We also want to limit the number of 'space' predicts. We only need to press it once at a time, so here we can set a stagger to pause space inputs for the next 6 frames after a space input is performed.

space_stagger = 0
stagger_iterations = 6
if prediction[0] > 0.4 and prediction[1] < 0.86 and loop_counter >= space_stagger:
    choice_picked = 'space'
    space_stagger = loop_counter + stagger_iterations
else:
    choice_picked = 'no_key'

if loop_counter >= stagger_iterations and choice_picked == 'space':
    space()

The longer the game goes, the faster our T-Rex will run, reducing the reaction time our model has to perform a jump.

Here, we need to make sure our jump stagger time gradually reduces the longer the game goes on for:

if loop_counter == 130:
    stagger_iterations = 4
elif loop_counter == 250:
    stagger_iterations = 3
elif loop_counter == 300:
    stagger_iterations = 2
    
print(f"Updating stagger to {stagger_iterations}")

Finally, we need to set an extra threshold for our output percentages. I found that sometimes the game would be unsure whether or not to jump over the flying birds, or to simply run underneath them.

Here, if our first IF statement threshold don't fire, we can lower the threshold for our no_key prediciton.
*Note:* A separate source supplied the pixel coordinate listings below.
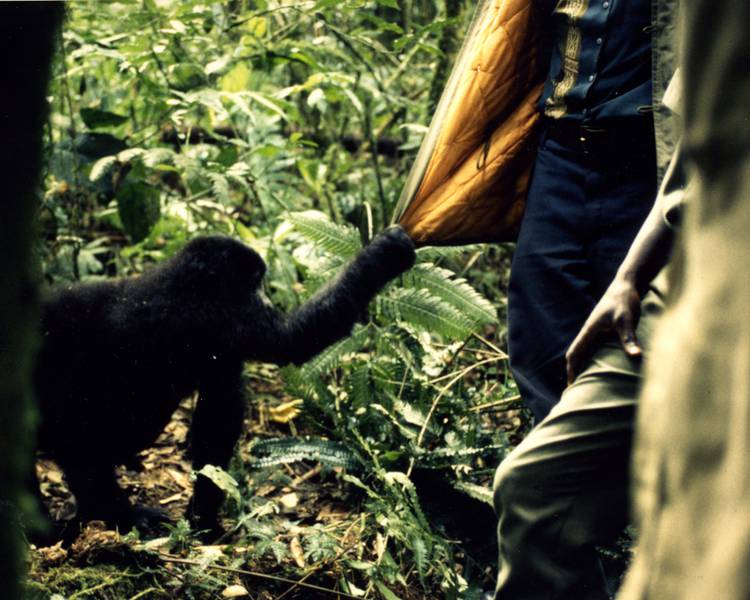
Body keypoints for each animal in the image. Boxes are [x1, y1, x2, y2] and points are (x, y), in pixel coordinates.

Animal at [35, 225, 418, 540]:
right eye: (256, 283)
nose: (266, 297)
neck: (183, 281)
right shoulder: (233, 320)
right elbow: (295, 338)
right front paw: (383, 254)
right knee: (85, 454)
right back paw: (114, 514)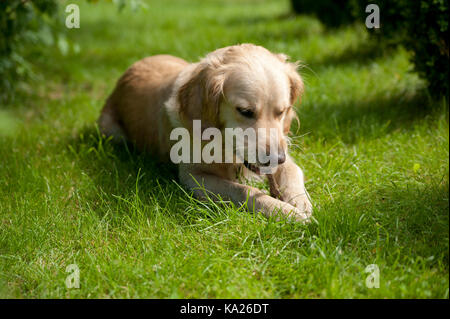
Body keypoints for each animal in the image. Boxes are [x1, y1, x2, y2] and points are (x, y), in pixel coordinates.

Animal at [100, 43, 312, 222]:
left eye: (281, 111)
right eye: (245, 111)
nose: (277, 158)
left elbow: (293, 170)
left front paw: (299, 201)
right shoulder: (193, 177)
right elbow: (245, 190)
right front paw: (284, 211)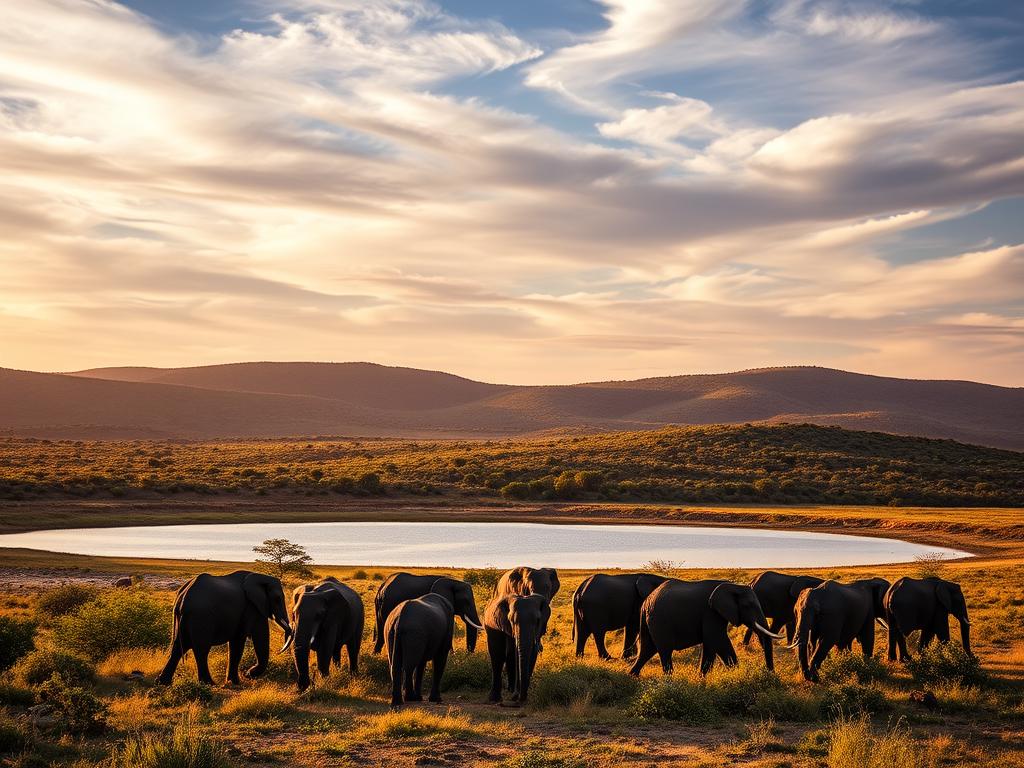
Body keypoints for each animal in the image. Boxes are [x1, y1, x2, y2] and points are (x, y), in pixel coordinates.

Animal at [157, 570, 292, 686]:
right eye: (278, 599)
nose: (247, 673)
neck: (261, 577)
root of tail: (182, 598)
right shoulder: (251, 607)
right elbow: (240, 640)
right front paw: (237, 681)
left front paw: (234, 681)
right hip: (201, 618)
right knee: (201, 650)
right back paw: (209, 684)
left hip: (185, 620)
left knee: (178, 647)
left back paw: (162, 683)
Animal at [628, 579, 783, 677]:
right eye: (748, 605)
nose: (770, 674)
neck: (731, 585)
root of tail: (647, 601)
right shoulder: (711, 613)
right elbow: (714, 641)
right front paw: (701, 680)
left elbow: (722, 645)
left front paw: (737, 673)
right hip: (659, 622)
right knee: (664, 650)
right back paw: (670, 681)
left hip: (649, 620)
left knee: (647, 650)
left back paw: (632, 676)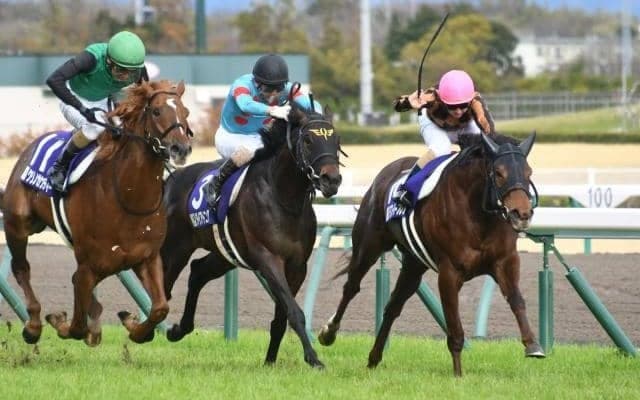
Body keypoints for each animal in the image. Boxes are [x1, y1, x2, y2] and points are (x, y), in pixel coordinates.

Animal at [1, 80, 193, 345]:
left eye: (186, 112)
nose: (180, 149)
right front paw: (61, 322)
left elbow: (160, 307)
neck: (128, 199)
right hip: (17, 225)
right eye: (156, 111)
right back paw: (33, 325)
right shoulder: (88, 266)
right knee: (22, 268)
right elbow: (76, 326)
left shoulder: (147, 257)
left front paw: (133, 325)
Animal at [160, 103, 343, 368]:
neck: (284, 198)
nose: (332, 180)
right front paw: (314, 359)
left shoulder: (297, 265)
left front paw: (270, 361)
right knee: (163, 285)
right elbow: (295, 312)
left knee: (197, 271)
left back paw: (178, 330)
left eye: (336, 140)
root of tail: (170, 180)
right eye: (308, 140)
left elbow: (283, 315)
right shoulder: (268, 258)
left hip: (225, 253)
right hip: (174, 249)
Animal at [317, 132, 544, 376]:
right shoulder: (449, 272)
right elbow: (454, 328)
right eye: (499, 173)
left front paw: (533, 345)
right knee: (351, 287)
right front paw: (458, 375)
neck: (479, 214)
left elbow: (516, 300)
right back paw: (328, 333)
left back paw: (374, 358)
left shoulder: (505, 261)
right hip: (368, 247)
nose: (522, 214)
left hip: (413, 265)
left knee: (393, 306)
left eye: (529, 172)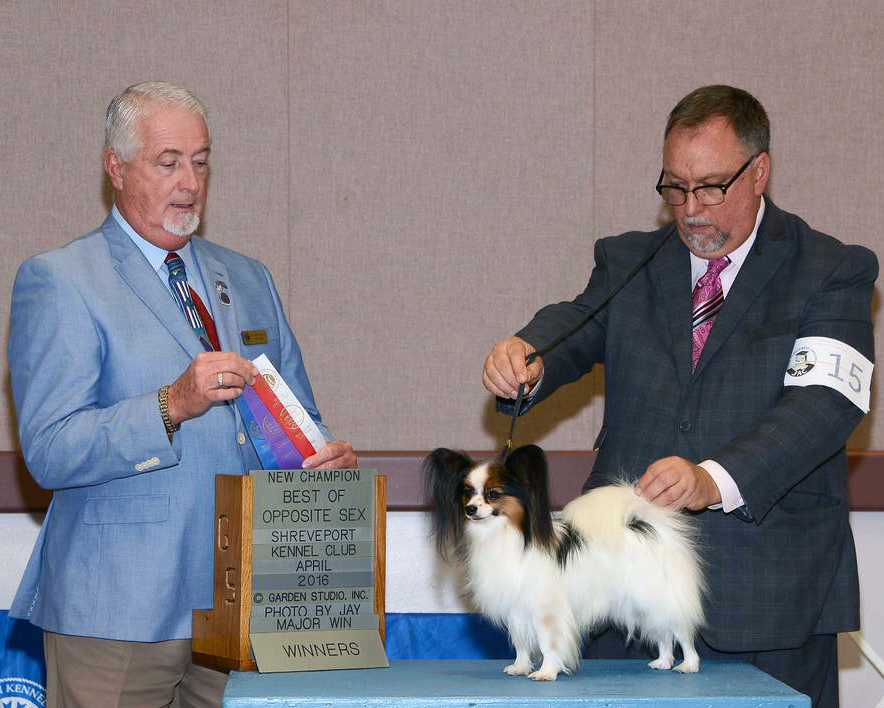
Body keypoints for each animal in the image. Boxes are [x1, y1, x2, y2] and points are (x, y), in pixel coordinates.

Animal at [424, 444, 704, 680]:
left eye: (493, 494)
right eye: (466, 493)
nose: (470, 509)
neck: (504, 535)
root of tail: (647, 527)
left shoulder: (547, 610)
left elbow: (548, 642)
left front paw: (547, 672)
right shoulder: (517, 608)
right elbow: (521, 642)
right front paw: (520, 667)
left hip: (660, 596)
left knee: (681, 632)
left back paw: (689, 665)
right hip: (643, 604)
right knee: (663, 633)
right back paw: (664, 661)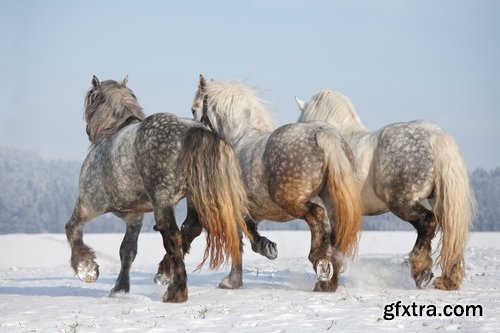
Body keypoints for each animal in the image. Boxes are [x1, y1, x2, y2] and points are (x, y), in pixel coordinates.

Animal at [294, 89, 474, 290]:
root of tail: (434, 135)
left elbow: (328, 243)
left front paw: (326, 282)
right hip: (439, 202)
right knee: (452, 236)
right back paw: (446, 280)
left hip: (402, 203)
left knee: (428, 223)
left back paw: (422, 272)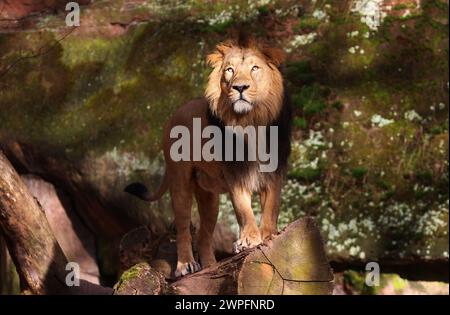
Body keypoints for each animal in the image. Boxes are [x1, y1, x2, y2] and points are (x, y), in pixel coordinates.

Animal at [125, 37, 292, 278]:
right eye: (230, 70)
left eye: (255, 68)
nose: (240, 87)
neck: (250, 122)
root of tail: (175, 114)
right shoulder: (235, 176)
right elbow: (244, 211)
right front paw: (248, 240)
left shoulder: (274, 174)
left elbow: (271, 209)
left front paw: (270, 235)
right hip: (180, 183)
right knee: (183, 228)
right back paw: (185, 265)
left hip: (209, 197)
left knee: (204, 236)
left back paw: (211, 267)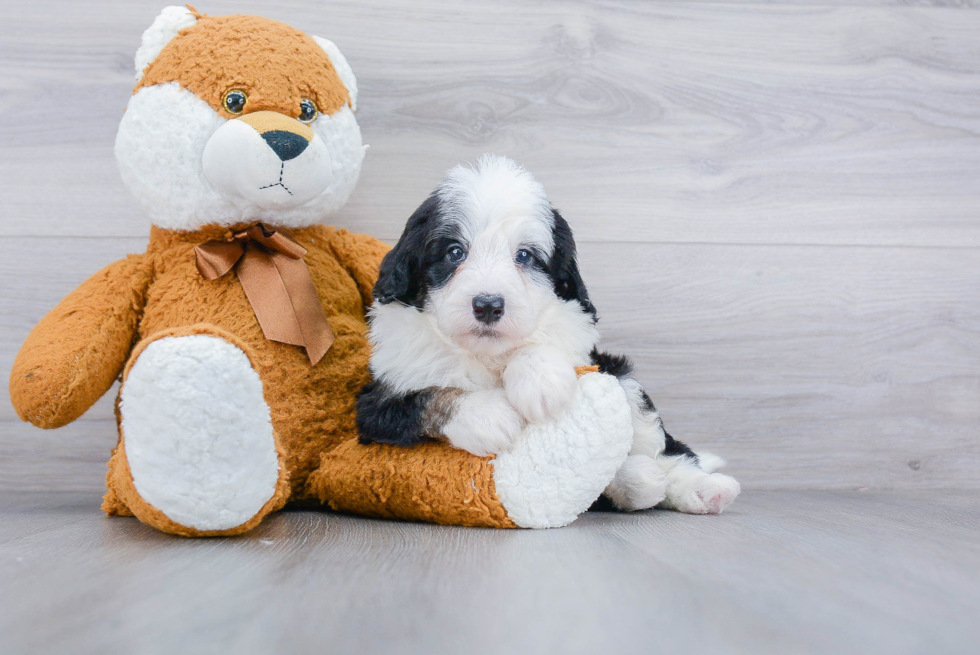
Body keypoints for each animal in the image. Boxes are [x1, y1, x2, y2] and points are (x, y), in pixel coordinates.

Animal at [356, 156, 740, 516]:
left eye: (524, 256)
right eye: (454, 252)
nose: (488, 305)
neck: (485, 354)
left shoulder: (585, 350)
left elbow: (543, 344)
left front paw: (540, 384)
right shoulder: (375, 406)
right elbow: (429, 396)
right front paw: (487, 414)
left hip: (622, 380)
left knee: (662, 446)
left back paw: (700, 488)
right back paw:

If no_key is prediction with less than 50% certainty, we will perform a jump, otherwise, we can keep running:

if prediction[0] > 0.4 and prediction[1] < 0.86 and loop_counter >= space_stagger:
    choice_picked = 'space'
    space_stagger = loop_counter + stagger_iterations
elif mode_choice == 0 and prediction[mode_choice] >= space_trigger_threshold and loop_counter >= space_stagger and prediction[0] > 0.25 and prediction[1] < 0.5:
    choice_picked = 'space'
    space_stagger = loop_counter + stagger_iterations
else:
    choice_picked = 'no_key'

Final Solve - 500 Points!

With this, we can put our Neural Network model to full use. After getting a bunch of highscores, I finally made the run to pass 500 points!